AI review is plausibility review, unless you force it not to be.

This mechanism isn't specific to arithmetic. Assessment checks the surface an artifact presents; reproduction operates on a reality the artifact cannot fake.

Citations are a perfect example. They are entirely plausibility-shaped: an invented DOI looks like a real DOI, and a hallucinated author sounds like a real author. An LLM asked "does this citation support the claim?" can answer fluently while referencing a paper that doesn't exist. The escape velocity is forcing the AI to verify that the source actually exists and explicitly matches the text, rather than judging whether the citation reads plausibly.

Code follows the exact same pattern. Functions that compile, pass their tests, but solve entirely the wrong problem are "plausibility-passing." When the same developer writes both the implementation and the test, the test inherits the implementer's blind spots. The only check that escapes this loop is reproduction in the runtime sense: executing the function against edge cases the implementer failed to anticipate.

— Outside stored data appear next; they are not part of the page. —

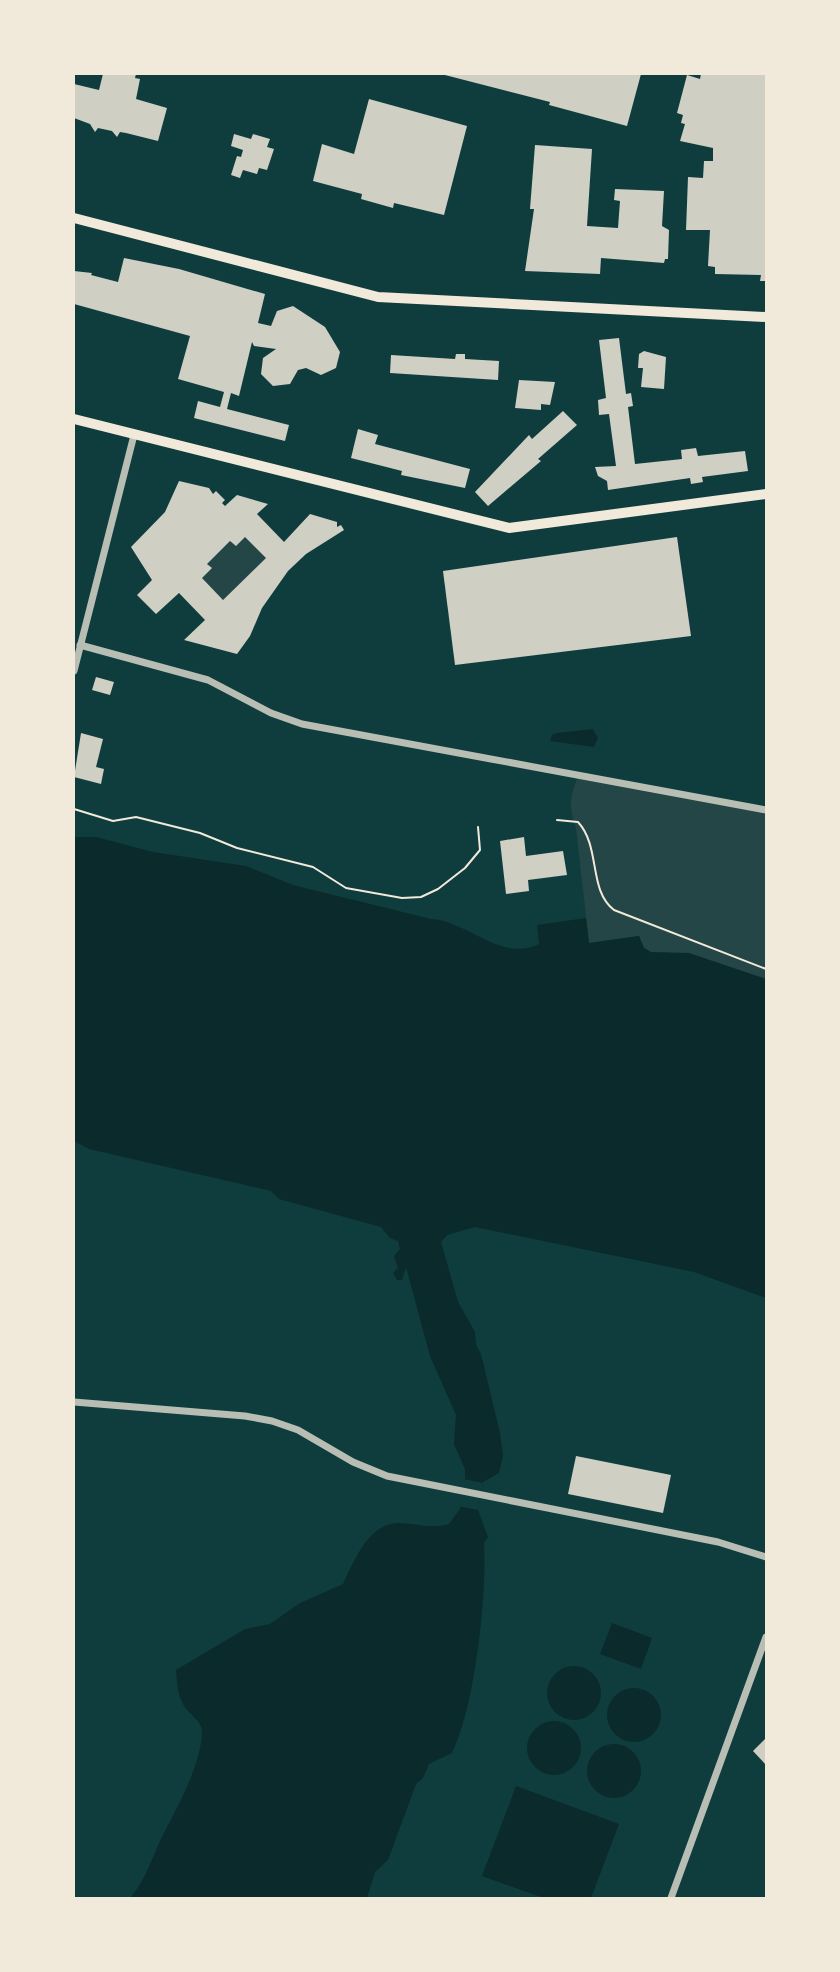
<svg xmlns="http://www.w3.org/2000/svg" width="840" height="1972" viewBox="0 0 840 1972" font-family="'Fira Sans Condensed',sans-serif">
	<rect width="100%" height="100%" fill="#0f3d3e"/>
	<g fill="#244646">
		<polygon points="245,537 266,558 223,600 202,578 211,569 207,564 230,541 236,546"/>
		<path d="M579,775L766,810V979L650,952L644,948L639,936L589,943L576,828C568,808 570,794 579,775Z"/>
	</g>
	<g fill="#0a2a2b">
		<polygon points="593,729 598,738 594,747 550,741 552,735 557,733"/>
		<path d="M74,837H96L153,852L246,866L293,885L431,919C466,920 501,963 539,944L537,925L586,918L589,943L639,936L644,948L651,952L689,953L766,979V1298L694,1272L475,1227L447,1235L441,1242L458,1302L475,1332L476,1345L481,1354L500,1433L503,1456L499,1473L483,1482L478,1510L488,1537L484,1543C487,1597 475,1705 452,1753L429,1764L423,1778L416,1784L388,1860L375,1872L367,1898H130C149,1876 153,1852 167,1827C180,1803 202,1760 202,1732C202,1721 190,1715 184,1706C177,1694 177,1683 176,1670L245,1629L270,1624L300,1603L343,1584C354,1561 369,1522 400,1523C418,1524 431,1529 449,1524L460,1509L465,1478V1469L454,1444L456,1415L430,1356L406,1267L402,1280H397L393,1273L398,1268L394,1256L400,1249L398,1241L390,1238L381,1227L279,1199L271,1191L89,1149L74,1141Z"/>
		<polygon points="612,1623 652,1638 641,1669 600,1654"/>
		<circle cx="574" cy="1693" r="27"/>
		<circle cx="634" cy="1715" r="27"/>
		<circle cx="554" cy="1748" r="27"/>
		<circle cx="614" cy="1771" r="27"/>
		<polygon points="516,1786 619,1824 591,1898 544,1898 482,1876"/>
	</g>
	<polygon fill="#0f3d3e" points="464,1479 483,1483 478,1510 458,1506"/>
	<g fill="#cfcfc3" fill-rule="evenodd">
		<polygon points="103,74 136,74 135,78 140,79 136,99 167,108 158,141 126,133 120,132 117,137 112,131 98,128 95,132 90,124 74,118 74,84 99,90"/>
		<polygon points="441,74 641,74 627,126 549,105 550,102"/>
		<polygon points="701,74 766,74 766,281 760,281 761,275 715,274 715,267 708,266 710,230 686,230 688,177 703,178 704,161 713,161 713,148 680,141 685,124 681,123 683,115 677,113 687,75 700,79"/>
		<polygon points="369,99 467,126 444,215 394,203 393,208 361,199 362,194 313,181 322,144 354,154"/>
		<polygon points="234,134 251,139 253,134 270,139 267,147 274,149 267,170 259,168 257,174 243,170 240,178 231,175 237,156 241,157 243,150 231,146"/>
		<polygon points="535,145 592,149 587,226 618,228 620,201 614,200 615,189 664,191 662,226 669,230 668,259 665,259 664,263 601,258 600,274 525,271 534,209 530,209"/>
		<polygon points="124,258 179,269 265,294 258,323 271,326 277,311 293,306 325,327 340,352 336,368 321,375 306,368 298,370 290,384 273,386 261,374 263,358 276,349 254,346 252,342 239,396 231,393 227,409 289,425 285,441 194,418 198,401 220,407 224,392 178,379 190,336 74,304 74,271 92,273 91,275 118,282"/>
		<polygon points="619,338 626,394 631,393 633,406 628,407 635,464 682,459 681,450 696,448 698,456 745,451 748,471 702,477 703,482 691,484 690,478 608,490 607,481 598,476 595,467 616,466 609,414 599,415 598,400 606,398 599,340"/>
		<polygon points="644,351 666,357 664,389 641,387 643,368 638,368 639,354"/>
		<polygon points="456,354 465,354 465,359 499,361 498,380 390,373 391,355 455,359"/>
		<polygon points="519,380 555,382 550,405 541,404 541,410 515,408"/>
		<polygon points="563,411 577,425 538,459 541,461 488,506 475,492 529,435 532,439"/>
		<polygon points="358,429 378,435 375,444 470,469 465,488 401,475 402,471 351,458"/>
		<path d="M179,481L209,488L213,494L216,491L225,500L222,503L225,506L237,495L268,504L257,514L284,542L310,514L337,522V527L341,525L344,530L306,554L288,571L262,608L250,636L237,654L184,640L205,620L179,593L156,614L137,595L152,580L131,547L165,512ZM245,537L266,558L223,600L202,578L212,568L207,564L230,541L236,546Z"/>
		<polygon points="677,537 691,636 455,665 443,571"/>
		<polygon points="96,677 114,682 110,695 92,690"/>
		<polygon points="81,733 103,739 96,767 104,769 101,784 74,777"/>
		<polygon points="524,837 526,856 563,851 567,875 528,880 529,891 506,894 500,841"/>
		<polygon points="576,1456 671,1475 663,1513 568,1494"/>
		<polygon points="766,1738 766,1765 753,1751"/>
	</g>
	<g fill="none" stroke-linecap="round" stroke-linejoin="round">
		<g stroke="#f1e9da" stroke-width="2">
			<polyline points="74,809 113,821 136,817 200,833 237,848 313,867 346,888 402,898 421,897 438,889 465,868 480,850 478,827"/>
			<path d="M557,820L578,822C601,847 588,890 614,910L766,969"/>
		</g>
		<g stroke="#b8beb3" stroke-width="7">
			<polyline points="80,645 208,680 271,713 302,724 766,810"/>
			<polyline points="74,671 134,435"/>
			<polyline points="74,1402 245,1416 272,1421 298,1430 353,1462 387,1476 718,1542 766,1557"/>
			<polyline points="671,1898 766,1637"/>
		</g>
		<g stroke="#f1e9da" stroke-width="10">
			<polyline points="74,218 378,297 766,317"/>
			<polyline points="74,419 509,528 766,494"/>
		</g>
	</g>
	<rect width="840" height="1972" fill="none" stroke="#f1e9da" stroke-width="150"/>
</svg>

In every instance, the pattern is identical: the artifact reads as right, so the reviewer accepts it. The escape is a completely different kind of check, not a sharper version of the same judgment.

These patterns form the backbone of a framework called agent-ready-papers, which includes the equation-checker for arithmetic, the anti-hallucination checklist for citations, and reproduction tests for code.

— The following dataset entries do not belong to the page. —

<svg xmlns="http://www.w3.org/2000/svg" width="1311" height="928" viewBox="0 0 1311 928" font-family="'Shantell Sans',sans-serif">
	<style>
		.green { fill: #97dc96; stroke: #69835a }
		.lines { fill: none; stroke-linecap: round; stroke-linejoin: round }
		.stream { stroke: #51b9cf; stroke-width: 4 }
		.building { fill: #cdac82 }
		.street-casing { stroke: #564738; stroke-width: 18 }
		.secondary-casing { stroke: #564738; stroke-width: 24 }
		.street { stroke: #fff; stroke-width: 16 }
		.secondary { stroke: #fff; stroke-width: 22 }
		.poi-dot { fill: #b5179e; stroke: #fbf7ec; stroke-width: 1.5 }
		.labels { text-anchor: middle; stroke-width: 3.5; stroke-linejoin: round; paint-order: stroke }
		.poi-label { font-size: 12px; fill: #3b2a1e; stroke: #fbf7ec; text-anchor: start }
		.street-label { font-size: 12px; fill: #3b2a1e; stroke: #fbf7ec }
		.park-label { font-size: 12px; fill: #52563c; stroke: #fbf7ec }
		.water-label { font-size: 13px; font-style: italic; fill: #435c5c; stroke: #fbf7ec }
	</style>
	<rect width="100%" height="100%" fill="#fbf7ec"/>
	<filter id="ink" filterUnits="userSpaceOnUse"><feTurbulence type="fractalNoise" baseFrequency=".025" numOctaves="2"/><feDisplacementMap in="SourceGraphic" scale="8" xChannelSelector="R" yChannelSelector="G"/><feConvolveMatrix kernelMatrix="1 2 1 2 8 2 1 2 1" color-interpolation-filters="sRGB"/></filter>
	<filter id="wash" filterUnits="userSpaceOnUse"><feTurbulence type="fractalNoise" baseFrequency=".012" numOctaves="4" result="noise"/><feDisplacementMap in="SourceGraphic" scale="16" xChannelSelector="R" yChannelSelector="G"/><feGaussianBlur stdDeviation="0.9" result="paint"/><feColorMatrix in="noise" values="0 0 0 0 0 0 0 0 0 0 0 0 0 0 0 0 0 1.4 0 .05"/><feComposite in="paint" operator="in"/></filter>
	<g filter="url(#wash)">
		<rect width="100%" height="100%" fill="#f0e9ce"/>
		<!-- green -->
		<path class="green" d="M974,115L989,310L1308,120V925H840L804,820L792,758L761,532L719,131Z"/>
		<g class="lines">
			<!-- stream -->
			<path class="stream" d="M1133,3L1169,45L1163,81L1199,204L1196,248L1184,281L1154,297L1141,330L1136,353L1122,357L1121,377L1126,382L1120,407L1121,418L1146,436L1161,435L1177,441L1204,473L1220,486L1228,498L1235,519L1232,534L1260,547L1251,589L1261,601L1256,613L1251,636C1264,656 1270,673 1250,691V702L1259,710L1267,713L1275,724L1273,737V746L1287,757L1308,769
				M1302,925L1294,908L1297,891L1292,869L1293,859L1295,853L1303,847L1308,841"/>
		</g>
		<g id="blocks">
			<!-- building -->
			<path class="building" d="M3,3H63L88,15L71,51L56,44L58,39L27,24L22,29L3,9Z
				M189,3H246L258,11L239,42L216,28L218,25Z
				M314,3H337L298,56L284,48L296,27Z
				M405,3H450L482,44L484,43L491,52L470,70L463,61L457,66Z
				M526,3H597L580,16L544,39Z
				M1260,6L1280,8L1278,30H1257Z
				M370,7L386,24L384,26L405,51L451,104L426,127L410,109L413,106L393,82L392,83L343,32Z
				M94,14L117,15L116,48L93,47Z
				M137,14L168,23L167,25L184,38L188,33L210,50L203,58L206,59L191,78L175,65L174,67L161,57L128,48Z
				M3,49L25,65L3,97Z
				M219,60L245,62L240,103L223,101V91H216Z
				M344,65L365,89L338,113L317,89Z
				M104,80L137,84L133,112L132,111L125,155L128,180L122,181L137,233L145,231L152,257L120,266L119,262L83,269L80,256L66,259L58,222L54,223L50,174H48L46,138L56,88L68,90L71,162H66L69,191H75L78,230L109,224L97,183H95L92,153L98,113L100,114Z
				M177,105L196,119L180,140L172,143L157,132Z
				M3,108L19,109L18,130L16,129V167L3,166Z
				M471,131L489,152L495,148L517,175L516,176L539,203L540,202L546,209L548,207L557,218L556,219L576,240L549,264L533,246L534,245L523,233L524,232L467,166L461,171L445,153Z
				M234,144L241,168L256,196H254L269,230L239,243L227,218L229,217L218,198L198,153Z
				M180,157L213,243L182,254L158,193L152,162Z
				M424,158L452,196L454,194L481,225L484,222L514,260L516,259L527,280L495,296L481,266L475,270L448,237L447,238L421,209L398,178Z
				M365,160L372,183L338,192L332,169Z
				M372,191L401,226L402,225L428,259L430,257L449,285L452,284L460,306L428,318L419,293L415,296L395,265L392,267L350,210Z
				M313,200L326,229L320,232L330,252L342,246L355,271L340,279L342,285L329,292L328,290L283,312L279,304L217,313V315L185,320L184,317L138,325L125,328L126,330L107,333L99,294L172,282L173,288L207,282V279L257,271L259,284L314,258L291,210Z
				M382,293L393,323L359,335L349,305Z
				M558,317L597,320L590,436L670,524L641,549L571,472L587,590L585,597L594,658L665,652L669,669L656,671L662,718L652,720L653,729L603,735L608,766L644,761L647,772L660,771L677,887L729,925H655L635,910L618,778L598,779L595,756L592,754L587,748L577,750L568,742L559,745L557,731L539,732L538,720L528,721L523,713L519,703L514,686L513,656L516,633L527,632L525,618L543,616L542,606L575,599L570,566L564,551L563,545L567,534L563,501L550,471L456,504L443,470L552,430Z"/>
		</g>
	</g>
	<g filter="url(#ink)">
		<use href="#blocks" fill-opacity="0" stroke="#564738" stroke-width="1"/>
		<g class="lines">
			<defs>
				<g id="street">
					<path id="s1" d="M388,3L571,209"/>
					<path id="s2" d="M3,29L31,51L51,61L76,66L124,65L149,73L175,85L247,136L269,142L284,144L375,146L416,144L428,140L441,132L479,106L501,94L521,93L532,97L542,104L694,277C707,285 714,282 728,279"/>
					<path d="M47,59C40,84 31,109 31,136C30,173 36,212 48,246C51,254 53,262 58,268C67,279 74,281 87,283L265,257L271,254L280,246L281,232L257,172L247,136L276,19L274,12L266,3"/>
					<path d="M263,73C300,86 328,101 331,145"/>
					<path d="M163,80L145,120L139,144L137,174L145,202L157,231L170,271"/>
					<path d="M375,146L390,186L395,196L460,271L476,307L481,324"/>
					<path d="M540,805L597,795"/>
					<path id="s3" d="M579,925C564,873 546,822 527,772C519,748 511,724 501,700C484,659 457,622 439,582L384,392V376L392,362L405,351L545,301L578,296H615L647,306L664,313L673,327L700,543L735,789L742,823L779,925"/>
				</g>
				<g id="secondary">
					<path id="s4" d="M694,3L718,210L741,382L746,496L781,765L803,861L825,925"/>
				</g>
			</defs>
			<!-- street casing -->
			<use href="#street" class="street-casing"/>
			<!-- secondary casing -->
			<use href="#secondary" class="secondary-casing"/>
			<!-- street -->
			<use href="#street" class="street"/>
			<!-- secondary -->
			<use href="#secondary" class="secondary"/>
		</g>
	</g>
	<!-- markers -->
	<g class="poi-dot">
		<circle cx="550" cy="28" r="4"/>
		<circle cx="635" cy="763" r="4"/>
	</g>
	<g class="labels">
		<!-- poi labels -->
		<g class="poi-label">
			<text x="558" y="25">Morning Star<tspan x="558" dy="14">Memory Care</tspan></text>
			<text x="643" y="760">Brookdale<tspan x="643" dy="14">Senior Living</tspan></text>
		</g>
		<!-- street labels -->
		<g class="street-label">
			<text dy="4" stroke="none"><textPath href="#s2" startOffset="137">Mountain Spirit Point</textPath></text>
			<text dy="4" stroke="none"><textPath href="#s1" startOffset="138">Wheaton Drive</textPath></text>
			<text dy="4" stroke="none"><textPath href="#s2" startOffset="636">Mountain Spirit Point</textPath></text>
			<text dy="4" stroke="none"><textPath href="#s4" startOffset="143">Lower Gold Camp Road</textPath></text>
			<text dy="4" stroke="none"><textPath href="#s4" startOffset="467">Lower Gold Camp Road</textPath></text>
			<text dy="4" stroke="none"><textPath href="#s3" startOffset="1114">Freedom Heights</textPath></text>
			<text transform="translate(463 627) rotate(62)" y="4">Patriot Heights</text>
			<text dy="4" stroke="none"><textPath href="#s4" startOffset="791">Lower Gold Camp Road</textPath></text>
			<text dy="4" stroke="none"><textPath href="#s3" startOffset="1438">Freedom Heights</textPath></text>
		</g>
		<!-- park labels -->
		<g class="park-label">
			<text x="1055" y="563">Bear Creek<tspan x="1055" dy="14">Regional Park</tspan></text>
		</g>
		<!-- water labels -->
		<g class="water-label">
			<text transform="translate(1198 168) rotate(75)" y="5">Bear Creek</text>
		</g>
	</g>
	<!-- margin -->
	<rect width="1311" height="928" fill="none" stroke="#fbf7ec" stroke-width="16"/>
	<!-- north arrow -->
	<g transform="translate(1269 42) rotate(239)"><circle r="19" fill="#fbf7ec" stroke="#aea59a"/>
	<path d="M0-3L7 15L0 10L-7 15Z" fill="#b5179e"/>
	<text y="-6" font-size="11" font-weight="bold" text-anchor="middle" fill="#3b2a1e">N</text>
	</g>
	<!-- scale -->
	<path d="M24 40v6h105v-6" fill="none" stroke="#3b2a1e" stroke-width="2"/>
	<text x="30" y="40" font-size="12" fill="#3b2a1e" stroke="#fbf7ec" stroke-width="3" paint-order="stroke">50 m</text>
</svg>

Rigorous verification costs real time and compute, and not every artifact warrants it. A weekend prototype probably doesn't. But a theory document with hardware waiting on it easily crosses the threshold. So does a €5k procurement exercise, or a production deployment whose failure mode is being quietly wrong for months.

The framework starts earning its keep the moment the cost of being wrong exceeds the cost of running the verification.